Almost 2,400 fewer people in the region are out of work than at the same time last year. Over the July to September period, the unemployment rate for the Tri-Cities area was 8.6 percent, compared to 9.7 percent a year ago, and all three cities saw employment gains in line with regional trends. On a year-to-year basis, employment gains were 3.4 percent in Johnson City, 3.3 percent in Kingsport, and 2.1 percent in Bristol. The rate of unemployment was 8.8 percent in Bristol, 8.6 percent in Johnson City, and 8.1 percent in Kingsport (compared to 9.6 percent in all three cities in the same period in 2009).

“We’re one of the parts of the U.S. leading the economy, and that’s good,” Hipple said.

But according to the report, “the problem is that ultimately the slow recovery in the nation could have a negative impact on business conditions in the Tri-Cities area.”

Though the national labor market finally began to show signs of recovery in the third quarter with lower unemployment and a smaller rate of job loss, it lacks one key element to recovery.

“Most national economic indicators are pointing in the right direction: production is increasing, consumer spending is higher, retail activity is reviving, the stock market is higher, and unemployment is falling. The missing element is job creation – strong job creation. And significant job growth is not in the short-run economic outlook,” the report said. “So the business outlook is for continued low growth in output, minimum job creation, and lingering high unemployment.”

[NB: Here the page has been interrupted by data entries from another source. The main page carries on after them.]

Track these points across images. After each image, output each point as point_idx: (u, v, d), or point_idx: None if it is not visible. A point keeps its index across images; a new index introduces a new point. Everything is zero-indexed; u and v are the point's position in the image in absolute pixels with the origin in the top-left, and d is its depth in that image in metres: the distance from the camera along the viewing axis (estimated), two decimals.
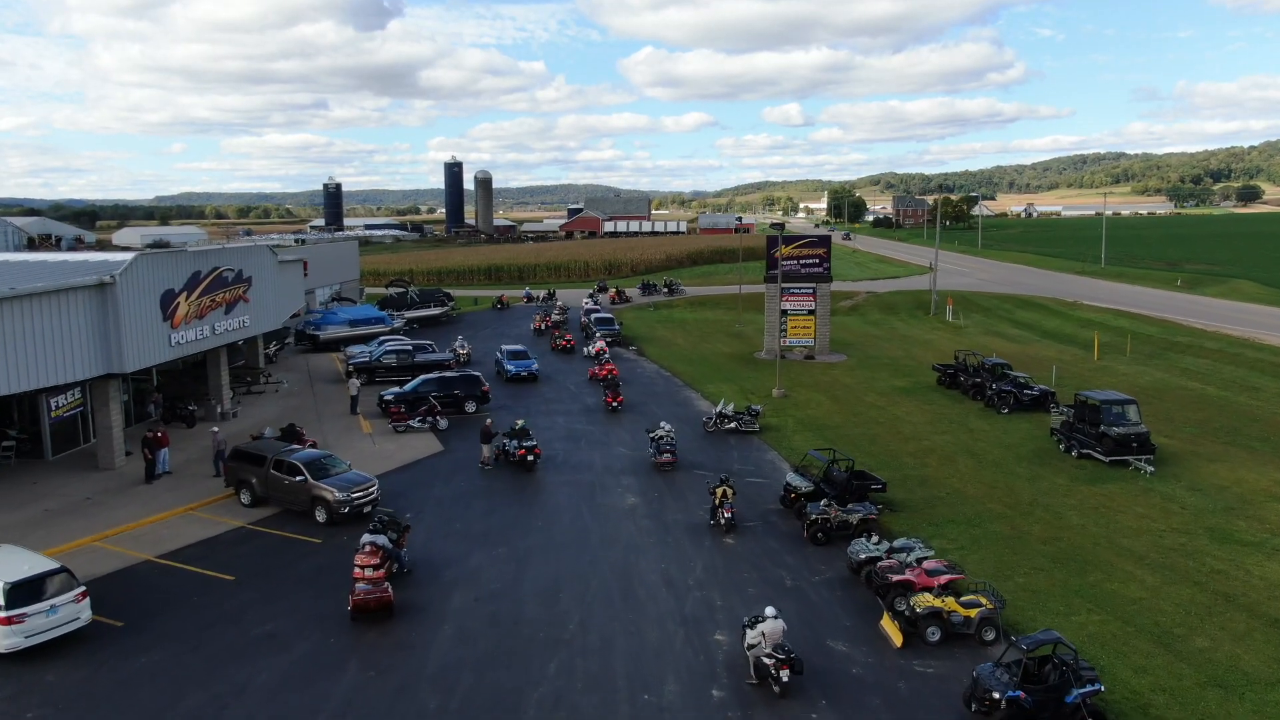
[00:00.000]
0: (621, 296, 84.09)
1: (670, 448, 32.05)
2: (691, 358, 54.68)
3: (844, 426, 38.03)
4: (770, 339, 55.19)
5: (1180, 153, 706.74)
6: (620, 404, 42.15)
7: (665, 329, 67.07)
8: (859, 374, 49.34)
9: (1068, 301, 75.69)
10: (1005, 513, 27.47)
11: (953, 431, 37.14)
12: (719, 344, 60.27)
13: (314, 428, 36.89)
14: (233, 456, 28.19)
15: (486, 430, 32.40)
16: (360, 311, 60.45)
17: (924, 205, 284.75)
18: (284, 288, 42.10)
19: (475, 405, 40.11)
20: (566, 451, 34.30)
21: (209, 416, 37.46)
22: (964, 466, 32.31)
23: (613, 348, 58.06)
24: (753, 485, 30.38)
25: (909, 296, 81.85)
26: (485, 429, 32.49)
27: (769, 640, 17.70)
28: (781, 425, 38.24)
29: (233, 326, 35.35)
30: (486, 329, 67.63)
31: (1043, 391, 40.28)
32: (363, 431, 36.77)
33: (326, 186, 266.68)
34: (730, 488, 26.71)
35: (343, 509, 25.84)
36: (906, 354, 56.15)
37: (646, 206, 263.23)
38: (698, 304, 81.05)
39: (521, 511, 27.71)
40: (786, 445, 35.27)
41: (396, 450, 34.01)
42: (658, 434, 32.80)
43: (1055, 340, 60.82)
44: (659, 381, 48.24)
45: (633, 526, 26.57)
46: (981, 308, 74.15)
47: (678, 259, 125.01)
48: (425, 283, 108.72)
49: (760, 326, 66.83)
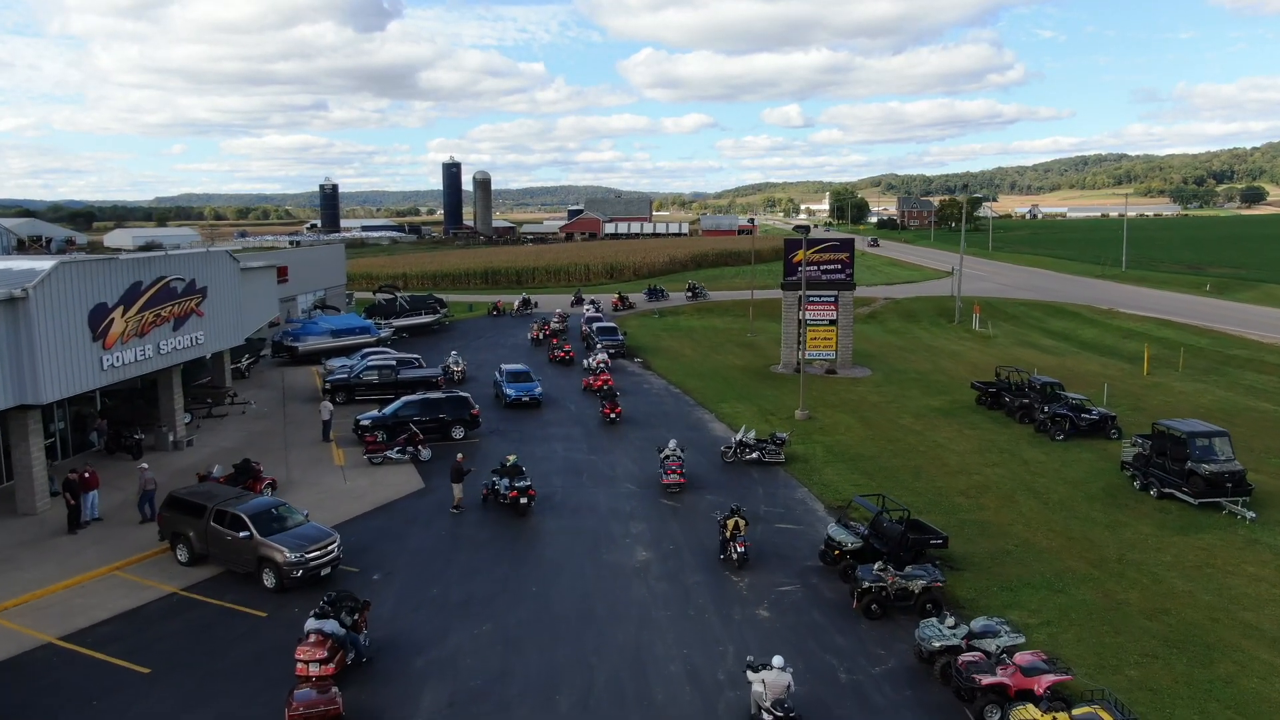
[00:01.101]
0: (625, 303, 79.49)
1: (677, 467, 29.27)
2: (702, 371, 50.21)
3: (880, 456, 33.54)
4: (788, 351, 50.73)
5: (1182, 154, 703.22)
6: (619, 415, 38.55)
7: (672, 338, 62.61)
8: (887, 391, 44.84)
9: (1102, 309, 71.11)
10: (1091, 573, 22.97)
11: (1005, 463, 32.64)
12: (730, 355, 55.81)
13: (278, 459, 32.41)
14: (168, 505, 23.67)
15: (457, 467, 27.62)
16: (343, 321, 55.94)
17: (929, 206, 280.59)
18: (250, 298, 37.62)
19: (464, 431, 35.62)
20: (566, 489, 29.79)
21: (160, 445, 32.97)
22: (1027, 508, 27.82)
23: (616, 359, 53.63)
24: (784, 534, 25.89)
25: (930, 303, 77.30)
26: (456, 466, 27.69)
27: (770, 692, 15.79)
28: (809, 454, 33.75)
29: (183, 345, 30.84)
30: (481, 338, 63.14)
31: (1102, 415, 35.79)
32: (334, 463, 32.25)
33: (323, 188, 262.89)
34: (742, 518, 23.40)
35: (294, 573, 21.32)
36: (935, 367, 51.65)
37: (648, 207, 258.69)
38: (705, 311, 76.57)
39: (512, 571, 23.21)
40: (818, 480, 30.77)
41: (369, 488, 29.49)
42: (665, 453, 30.01)
43: (1095, 352, 56.30)
44: (667, 399, 43.76)
45: (645, 591, 22.08)
46: (1009, 315, 69.61)
47: (681, 261, 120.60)
48: (420, 287, 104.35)
49: (774, 336, 62.38)
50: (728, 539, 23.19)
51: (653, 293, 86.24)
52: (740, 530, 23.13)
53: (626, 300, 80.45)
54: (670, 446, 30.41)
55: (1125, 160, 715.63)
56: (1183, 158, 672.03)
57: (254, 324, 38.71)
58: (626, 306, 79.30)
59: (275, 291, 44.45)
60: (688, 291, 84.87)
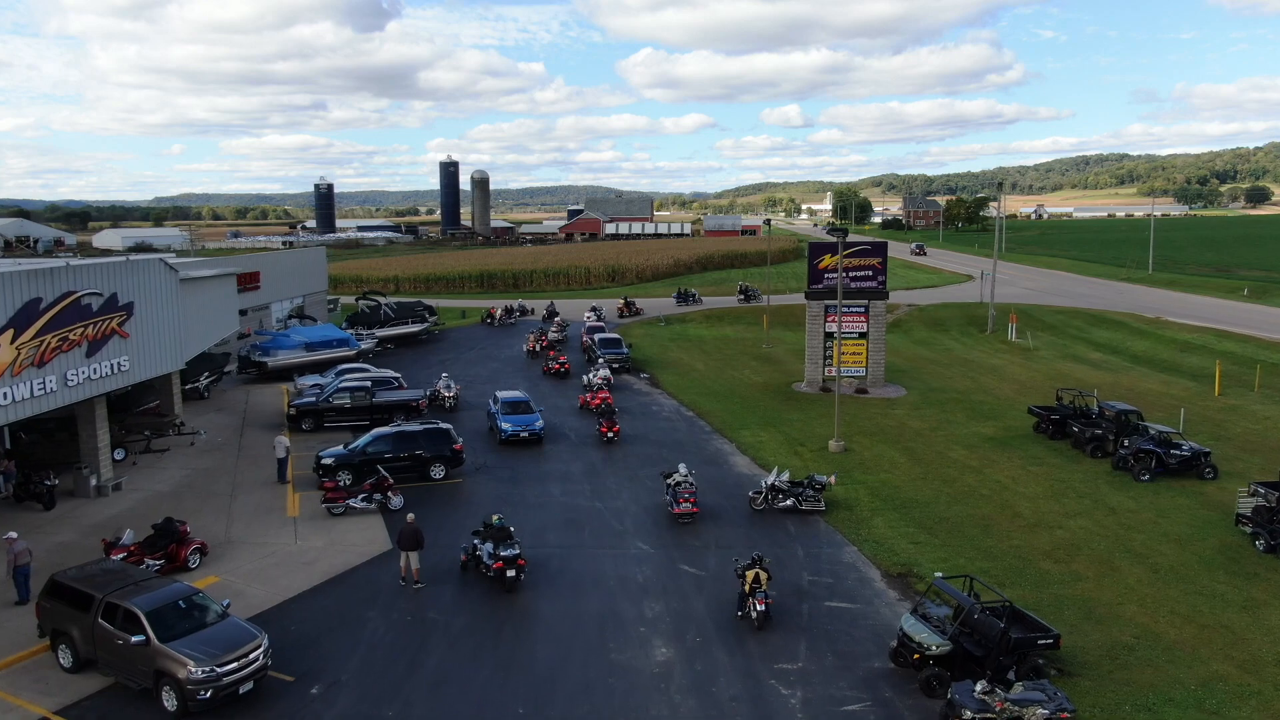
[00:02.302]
0: (631, 309, 74.06)
1: (690, 494, 26.35)
2: (716, 390, 44.93)
3: (936, 502, 28.25)
4: (812, 367, 45.43)
5: (1184, 154, 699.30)
6: (616, 434, 34.78)
7: (680, 350, 57.31)
8: (929, 415, 39.55)
9: (1149, 317, 65.60)
10: (1246, 682, 17.68)
11: (1088, 512, 27.35)
12: (746, 370, 50.50)
13: (219, 508, 27.12)
14: (48, 592, 18.36)
15: (409, 532, 21.98)
16: (319, 332, 50.59)
17: (935, 206, 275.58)
18: (197, 312, 32.34)
19: (444, 469, 30.34)
20: (564, 550, 24.50)
21: (80, 491, 27.67)
22: (1134, 578, 22.54)
23: (620, 375, 48.42)
24: (838, 618, 20.60)
25: (957, 310, 71.87)
26: (407, 531, 22.06)
27: None
28: (852, 499, 28.47)
29: (101, 373, 25.53)
30: (473, 349, 57.86)
31: (1194, 451, 30.47)
32: (286, 514, 26.95)
33: (318, 187, 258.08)
34: (765, 570, 20.06)
35: (202, 692, 16.03)
36: (976, 385, 46.35)
37: (649, 207, 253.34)
38: (714, 318, 71.22)
39: (493, 680, 17.90)
40: (867, 536, 25.50)
41: (325, 550, 24.18)
42: (675, 479, 26.89)
43: (1151, 367, 50.94)
44: (680, 425, 38.50)
45: (667, 711, 16.80)
46: (1047, 325, 64.20)
47: (686, 263, 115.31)
48: (412, 290, 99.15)
49: (792, 347, 57.13)
50: (747, 593, 19.92)
51: (684, 296, 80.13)
52: (762, 584, 19.84)
53: (633, 306, 75.03)
54: (681, 472, 27.11)
55: (1127, 160, 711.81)
56: (1185, 158, 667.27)
57: (202, 342, 33.41)
58: (633, 313, 73.94)
59: (234, 303, 39.15)
60: (739, 295, 79.48)
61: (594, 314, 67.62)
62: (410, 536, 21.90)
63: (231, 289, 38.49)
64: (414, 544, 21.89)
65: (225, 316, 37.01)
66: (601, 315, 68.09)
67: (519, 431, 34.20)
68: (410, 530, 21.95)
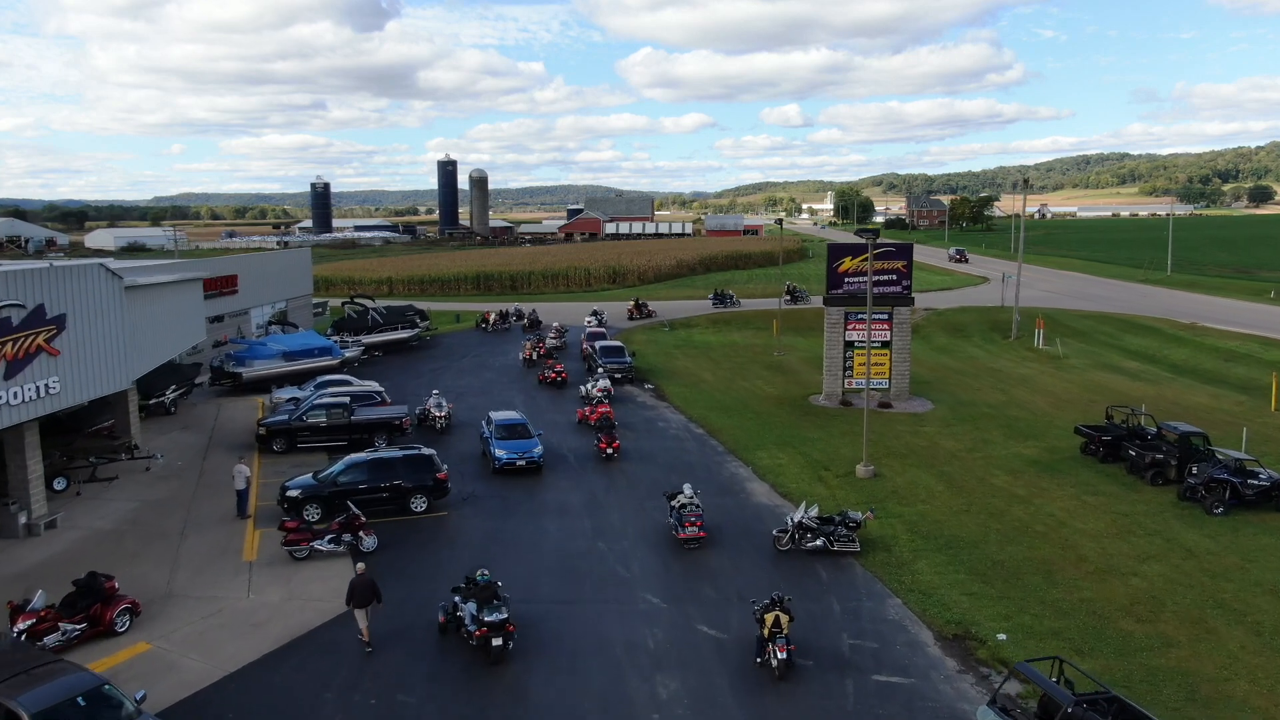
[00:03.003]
0: (643, 311, 70.80)
1: (697, 517, 24.35)
2: (726, 403, 41.48)
3: (985, 541, 24.78)
4: (831, 379, 41.96)
5: (1185, 153, 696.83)
6: (616, 450, 32.23)
7: (686, 358, 53.86)
8: (962, 433, 36.10)
9: (1184, 323, 62.10)
10: None
11: (1162, 554, 23.88)
12: (758, 380, 47.06)
13: (166, 550, 23.64)
14: None
15: (361, 586, 18.51)
16: (299, 340, 47.11)
17: (939, 206, 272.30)
18: (151, 323, 28.85)
19: (426, 502, 26.88)
20: (561, 606, 21.00)
21: (7, 529, 24.19)
22: (1234, 643, 19.07)
23: (622, 385, 45.02)
24: (890, 697, 17.11)
25: (977, 315, 68.35)
26: (358, 584, 18.59)
27: None
28: (889, 537, 25.01)
29: (23, 397, 22.01)
30: (466, 357, 54.42)
31: (1274, 481, 27.00)
32: (242, 557, 23.46)
33: (314, 186, 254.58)
34: (786, 612, 17.84)
35: None
36: (1008, 398, 42.88)
37: (649, 207, 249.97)
38: (721, 323, 67.81)
39: None
40: (912, 585, 22.04)
41: (280, 606, 20.67)
42: (680, 500, 24.91)
43: (1194, 378, 47.47)
44: (689, 444, 35.06)
45: None
46: (1075, 331, 60.69)
47: (690, 264, 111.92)
48: (405, 293, 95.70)
49: (805, 355, 53.73)
50: (766, 638, 17.97)
51: (721, 298, 76.57)
52: (783, 628, 17.80)
53: (645, 308, 71.64)
54: (686, 493, 25.13)
55: (1128, 160, 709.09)
56: (1186, 157, 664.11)
57: (157, 356, 29.91)
58: (645, 315, 70.61)
59: (200, 309, 35.66)
60: (785, 296, 76.26)
61: (595, 319, 64.23)
62: (362, 591, 18.49)
63: (197, 295, 35.02)
64: (366, 599, 18.49)
65: (189, 325, 33.52)
66: (604, 320, 64.70)
67: (515, 460, 30.35)
68: (362, 583, 18.56)
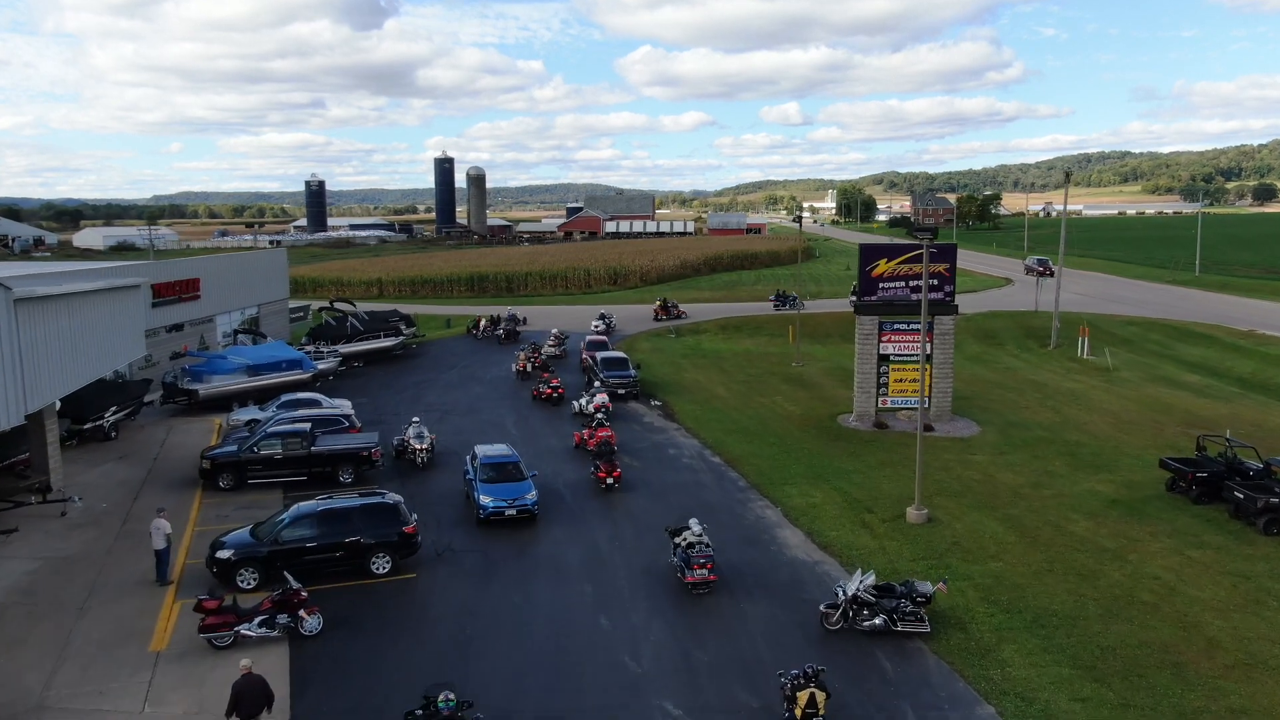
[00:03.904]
0: (670, 313, 66.14)
1: (707, 559, 20.96)
2: (745, 425, 36.63)
3: (1082, 615, 19.87)
4: (864, 397, 37.06)
5: (1187, 151, 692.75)
6: (618, 480, 28.12)
7: (696, 369, 48.96)
8: (1019, 463, 31.20)
9: (1240, 330, 57.18)
10: None
11: None
12: (778, 397, 42.17)
13: (55, 633, 18.76)
14: None
15: (246, 690, 14.13)
16: (265, 352, 42.20)
17: (945, 204, 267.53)
18: (62, 341, 23.98)
19: (389, 561, 22.02)
20: None
21: None
22: None
23: (627, 401, 40.29)
24: None
25: (1010, 321, 63.39)
26: (242, 686, 14.20)
27: None
28: (963, 610, 20.13)
29: None
30: (454, 369, 49.56)
31: None
32: (149, 645, 18.53)
33: (309, 184, 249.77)
34: (822, 689, 15.11)
35: None
36: (1061, 418, 38.01)
37: (650, 205, 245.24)
38: (730, 328, 62.89)
39: None
40: (1002, 683, 17.16)
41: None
42: (686, 538, 21.51)
43: (1266, 394, 42.58)
44: (705, 475, 30.23)
45: None
46: (1120, 339, 55.76)
47: (694, 265, 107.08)
48: (396, 295, 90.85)
49: (827, 366, 48.88)
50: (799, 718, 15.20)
51: (783, 299, 71.09)
52: (819, 708, 15.14)
53: (674, 310, 66.91)
54: (694, 530, 21.64)
55: (1130, 158, 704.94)
56: (1188, 155, 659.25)
57: (72, 380, 25.04)
58: (674, 317, 65.88)
59: (137, 321, 30.82)
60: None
61: (602, 323, 59.71)
62: (251, 698, 13.78)
63: (134, 304, 30.18)
64: (256, 707, 13.75)
65: (121, 340, 28.67)
66: (613, 324, 60.25)
67: (503, 509, 25.10)
68: (249, 687, 13.90)
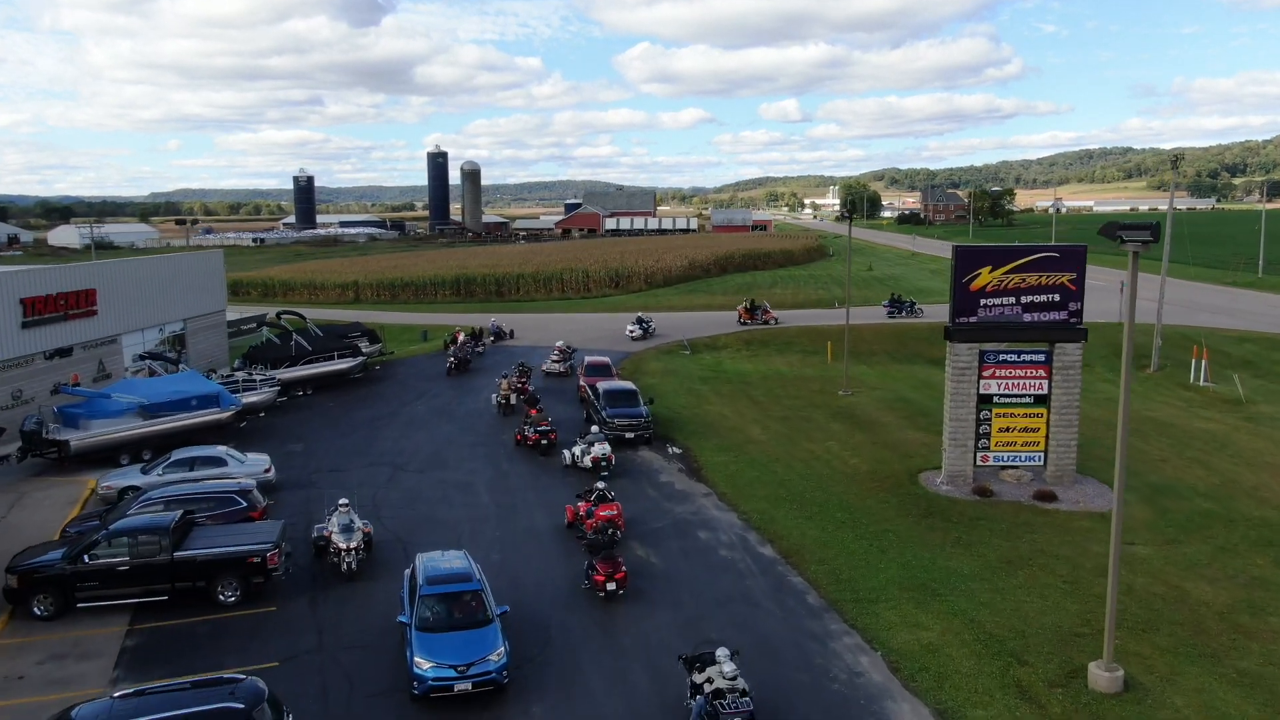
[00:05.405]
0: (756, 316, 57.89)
1: (747, 716, 13.76)
2: (797, 488, 27.13)
3: None
4: (957, 452, 27.52)
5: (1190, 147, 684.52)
6: (621, 583, 19.40)
7: (720, 398, 39.37)
8: (1202, 559, 21.75)
9: None
10: None
11: None
12: (830, 441, 32.58)
13: None
14: None
15: None
16: (169, 386, 32.57)
17: (955, 200, 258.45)
18: None
19: None
20: None
21: None
22: None
23: (638, 449, 31.03)
24: None
25: (1091, 336, 53.70)
26: None
27: None
28: None
29: None
30: (422, 397, 40.12)
31: None
32: None
33: (297, 180, 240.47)
34: None
35: None
36: (1218, 476, 28.56)
37: (651, 201, 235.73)
38: (755, 342, 53.29)
39: None
40: None
41: None
42: (715, 682, 14.16)
43: None
44: (753, 579, 20.83)
45: None
46: (1236, 359, 46.27)
47: (703, 265, 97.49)
48: (373, 300, 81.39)
49: (875, 392, 39.29)
50: None
51: (899, 305, 60.55)
52: None
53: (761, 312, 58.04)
54: (726, 670, 14.28)
55: (1131, 154, 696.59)
56: (1192, 151, 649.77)
57: None
58: (763, 322, 57.15)
59: None
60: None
61: (639, 327, 52.15)
62: None
63: None
64: None
65: None
66: (650, 329, 52.63)
67: (450, 681, 15.39)
68: None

For jobs, the “critical number” to watch will be the real gross domestic product growth rate, Hipple said, which needs to increase at an annual rate of more than 3 percent to create enough new jobs to account for both new workers and for the out-of-work existing labor force. The most recent data shows real GDP increasing at only a 2 percent rate, and the problem is getting the figure to grow faster, he said.

While the fiscal policy stimulus of $800 billion seems to have helped, Hipple said, the current political climate makes a second stimulus unlikely. Instead, the Federal Reserve has enacted a second round of monetary policy changes. Previously, the Fed dropped short term interest rates to almost zero, and simultaneously expanded the liquidity of the banking system by over $1,200 billion, which was called quantitative easing, the report said. Between now and next summer the Fed plans to expand liquidity in the banking system by another $600 billion (quantitative easing round two, or QE2).

“Changes in monetary policy, whether it’s tight money or easy money, have a delay before they work their way into the economy,” said Hipple, who estimates it will be 12-18 months before QE2 has an effect. “It will help, but it won’t kick in short term. For short term, you need a fiscal stimulus. Because of the political climate, the only part of the government now in a position to provide a stimulus is banking. It’s the weakest way and it will take longer.”